> **OBJECTIVES**
[a] Check each statement against the excerpt on deferred compensation plans and answer yes or no, quoting the words in that excerpt that decide it. (i) Companies must set aside money to fund the plans. (ii) The employer cannot access money placed in a rabbi trust. (iii) A rabbi trust protects the deferred money from creditors if the company goes bankrupt.
[b] Extend the excerpt on deferred compensation plans with a few more sentences, starting after its final sentence.

Companies need to be straightforward when explaining the plans to executives, says Lindner.

"Be very transparent and do not try to downplay the potential risks," he says. "Executives have to make decisions based on the risks. That said, I think they're a great tool for companies because they provide an additional option for executives in planning for their futures, whether it's saving for retirement or paying for their kids' college tuition."

Although companies aren't required to actually set aside money to fund the plans, Nadel recommends that they do to ensure the necessary money is available when the executives ask for it. "It's easy to make promises, but another thing to actually cough up the cash," he says.

Some companies use a so-called "rabbi trust" to fund their VDC plans, says Nadel. Money deferred by plan participants is placed in the trust and can't be accessed by the employer, thus giving the participants an additional level of security, he says. However, even rabbi trusts aren't protected from creditors should a company go bankrupt, he cautions.

> **LISTING**

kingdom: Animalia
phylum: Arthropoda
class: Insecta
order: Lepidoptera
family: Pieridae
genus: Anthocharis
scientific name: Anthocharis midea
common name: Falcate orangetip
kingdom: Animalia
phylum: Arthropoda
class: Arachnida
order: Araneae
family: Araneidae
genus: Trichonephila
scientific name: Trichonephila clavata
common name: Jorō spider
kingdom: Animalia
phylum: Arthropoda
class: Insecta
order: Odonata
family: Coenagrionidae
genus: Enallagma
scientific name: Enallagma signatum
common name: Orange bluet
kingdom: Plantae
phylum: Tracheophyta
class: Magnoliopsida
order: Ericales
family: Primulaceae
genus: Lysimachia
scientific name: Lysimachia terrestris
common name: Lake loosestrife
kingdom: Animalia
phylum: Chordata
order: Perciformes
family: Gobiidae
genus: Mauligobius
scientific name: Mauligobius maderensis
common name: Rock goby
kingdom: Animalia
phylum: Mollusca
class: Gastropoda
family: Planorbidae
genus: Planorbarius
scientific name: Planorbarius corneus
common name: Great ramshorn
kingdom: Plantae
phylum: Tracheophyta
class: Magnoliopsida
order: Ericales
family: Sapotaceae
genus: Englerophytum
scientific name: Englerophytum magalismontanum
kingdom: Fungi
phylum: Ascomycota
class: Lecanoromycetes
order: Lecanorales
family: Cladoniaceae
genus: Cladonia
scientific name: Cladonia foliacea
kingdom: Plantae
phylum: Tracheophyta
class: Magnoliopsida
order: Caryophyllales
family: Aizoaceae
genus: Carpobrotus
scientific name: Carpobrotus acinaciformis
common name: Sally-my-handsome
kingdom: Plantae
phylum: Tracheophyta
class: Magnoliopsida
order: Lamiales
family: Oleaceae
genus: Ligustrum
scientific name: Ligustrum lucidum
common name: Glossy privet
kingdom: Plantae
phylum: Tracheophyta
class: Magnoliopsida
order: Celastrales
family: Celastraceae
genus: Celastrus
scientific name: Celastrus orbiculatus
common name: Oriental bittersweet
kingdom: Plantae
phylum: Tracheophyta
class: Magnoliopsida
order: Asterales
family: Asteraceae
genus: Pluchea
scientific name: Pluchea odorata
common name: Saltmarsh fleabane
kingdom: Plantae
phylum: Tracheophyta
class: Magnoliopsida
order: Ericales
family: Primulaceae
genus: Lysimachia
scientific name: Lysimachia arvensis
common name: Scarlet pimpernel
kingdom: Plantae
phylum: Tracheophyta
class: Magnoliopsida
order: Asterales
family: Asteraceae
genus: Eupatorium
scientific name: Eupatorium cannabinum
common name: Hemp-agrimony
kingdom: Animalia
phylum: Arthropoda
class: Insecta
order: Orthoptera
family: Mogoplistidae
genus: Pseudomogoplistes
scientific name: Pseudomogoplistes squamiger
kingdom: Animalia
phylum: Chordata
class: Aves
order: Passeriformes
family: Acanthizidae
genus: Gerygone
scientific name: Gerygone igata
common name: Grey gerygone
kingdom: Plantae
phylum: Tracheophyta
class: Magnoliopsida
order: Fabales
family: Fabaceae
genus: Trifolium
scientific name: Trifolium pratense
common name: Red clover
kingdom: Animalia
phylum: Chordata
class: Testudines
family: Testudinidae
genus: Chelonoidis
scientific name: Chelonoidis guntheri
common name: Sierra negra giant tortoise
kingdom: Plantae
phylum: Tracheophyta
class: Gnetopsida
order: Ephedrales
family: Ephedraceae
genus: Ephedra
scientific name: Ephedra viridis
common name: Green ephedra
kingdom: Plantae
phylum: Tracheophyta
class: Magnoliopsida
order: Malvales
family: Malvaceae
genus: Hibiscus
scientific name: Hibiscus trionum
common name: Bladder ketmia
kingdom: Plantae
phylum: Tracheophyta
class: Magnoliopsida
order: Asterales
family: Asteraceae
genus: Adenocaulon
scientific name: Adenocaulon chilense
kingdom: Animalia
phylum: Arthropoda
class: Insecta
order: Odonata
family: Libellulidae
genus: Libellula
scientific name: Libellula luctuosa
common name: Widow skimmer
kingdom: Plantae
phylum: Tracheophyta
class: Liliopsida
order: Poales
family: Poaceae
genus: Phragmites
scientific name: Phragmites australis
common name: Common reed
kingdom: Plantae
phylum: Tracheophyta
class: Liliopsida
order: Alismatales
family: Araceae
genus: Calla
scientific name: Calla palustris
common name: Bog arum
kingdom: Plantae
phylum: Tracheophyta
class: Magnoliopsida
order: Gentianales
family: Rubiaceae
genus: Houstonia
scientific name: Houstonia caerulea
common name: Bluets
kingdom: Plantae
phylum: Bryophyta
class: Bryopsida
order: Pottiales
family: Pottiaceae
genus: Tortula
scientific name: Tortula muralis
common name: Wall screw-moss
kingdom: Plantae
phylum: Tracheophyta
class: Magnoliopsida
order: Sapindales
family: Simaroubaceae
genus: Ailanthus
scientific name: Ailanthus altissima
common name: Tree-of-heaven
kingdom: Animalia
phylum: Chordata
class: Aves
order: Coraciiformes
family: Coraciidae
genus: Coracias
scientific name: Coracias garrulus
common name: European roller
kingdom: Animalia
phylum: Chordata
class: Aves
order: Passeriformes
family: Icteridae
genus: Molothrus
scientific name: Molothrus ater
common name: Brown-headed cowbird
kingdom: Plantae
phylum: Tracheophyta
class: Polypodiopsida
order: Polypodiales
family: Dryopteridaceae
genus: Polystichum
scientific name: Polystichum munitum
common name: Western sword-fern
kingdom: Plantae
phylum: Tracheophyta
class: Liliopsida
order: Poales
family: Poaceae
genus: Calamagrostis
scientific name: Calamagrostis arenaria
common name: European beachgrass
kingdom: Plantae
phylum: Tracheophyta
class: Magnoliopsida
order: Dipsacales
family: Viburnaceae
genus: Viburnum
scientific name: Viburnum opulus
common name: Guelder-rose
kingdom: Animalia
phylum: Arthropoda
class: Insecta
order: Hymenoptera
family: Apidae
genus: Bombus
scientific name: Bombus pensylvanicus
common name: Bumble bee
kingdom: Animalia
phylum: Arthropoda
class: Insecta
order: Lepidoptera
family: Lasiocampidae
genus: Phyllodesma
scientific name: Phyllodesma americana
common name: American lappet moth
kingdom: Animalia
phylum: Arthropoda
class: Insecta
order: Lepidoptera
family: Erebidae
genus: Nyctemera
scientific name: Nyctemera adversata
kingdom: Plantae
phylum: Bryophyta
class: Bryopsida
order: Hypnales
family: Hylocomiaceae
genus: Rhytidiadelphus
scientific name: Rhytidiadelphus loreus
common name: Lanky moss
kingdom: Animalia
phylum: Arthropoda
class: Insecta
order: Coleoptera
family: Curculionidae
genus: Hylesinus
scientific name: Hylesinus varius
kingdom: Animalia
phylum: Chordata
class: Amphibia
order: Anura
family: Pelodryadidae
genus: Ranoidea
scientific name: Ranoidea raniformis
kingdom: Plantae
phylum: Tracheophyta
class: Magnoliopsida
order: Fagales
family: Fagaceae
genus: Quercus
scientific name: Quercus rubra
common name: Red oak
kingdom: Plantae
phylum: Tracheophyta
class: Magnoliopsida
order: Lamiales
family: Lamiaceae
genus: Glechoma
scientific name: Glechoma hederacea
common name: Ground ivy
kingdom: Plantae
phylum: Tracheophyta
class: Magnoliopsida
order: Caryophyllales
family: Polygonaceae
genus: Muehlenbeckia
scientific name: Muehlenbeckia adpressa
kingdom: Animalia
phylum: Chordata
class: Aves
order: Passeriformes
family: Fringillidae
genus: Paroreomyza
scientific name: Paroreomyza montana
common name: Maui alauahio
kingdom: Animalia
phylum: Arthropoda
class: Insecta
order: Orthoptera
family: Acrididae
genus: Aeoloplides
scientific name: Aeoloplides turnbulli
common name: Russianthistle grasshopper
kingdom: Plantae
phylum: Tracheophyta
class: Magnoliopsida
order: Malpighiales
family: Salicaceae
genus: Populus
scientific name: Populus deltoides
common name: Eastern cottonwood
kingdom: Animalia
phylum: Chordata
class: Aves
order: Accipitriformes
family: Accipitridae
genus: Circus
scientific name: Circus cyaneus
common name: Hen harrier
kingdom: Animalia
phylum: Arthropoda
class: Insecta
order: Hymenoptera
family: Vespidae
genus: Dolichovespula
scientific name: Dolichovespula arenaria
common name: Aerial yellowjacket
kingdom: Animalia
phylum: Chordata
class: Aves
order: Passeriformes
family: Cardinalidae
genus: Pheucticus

> **EXERCISE RESPONSES**
[a]
(i) No: "companies aren't required to actually set aside money to fund the plans"
(ii) Yes: "can't be accessed by the employer"
(iii) No: "even rabbi trusts aren't protected from creditors should a company go bankrupt"

[b]
Companies have a great deal of flexibility in structuring their VDC plans, says Nadel. Some offer annual incentives to encourage participation, while others design them to mirror DC plans, with regular company matches, he says.

Most companies haven't looked closely at their VDC plans since 2009, which was the deadline for all companies offering such plans to be in compliance with Section 409A, says DenUyl.

"Since then, there have been a lot of advances in website technologies to allow for a much more robust plan that's still Section 409A-compliant," she says.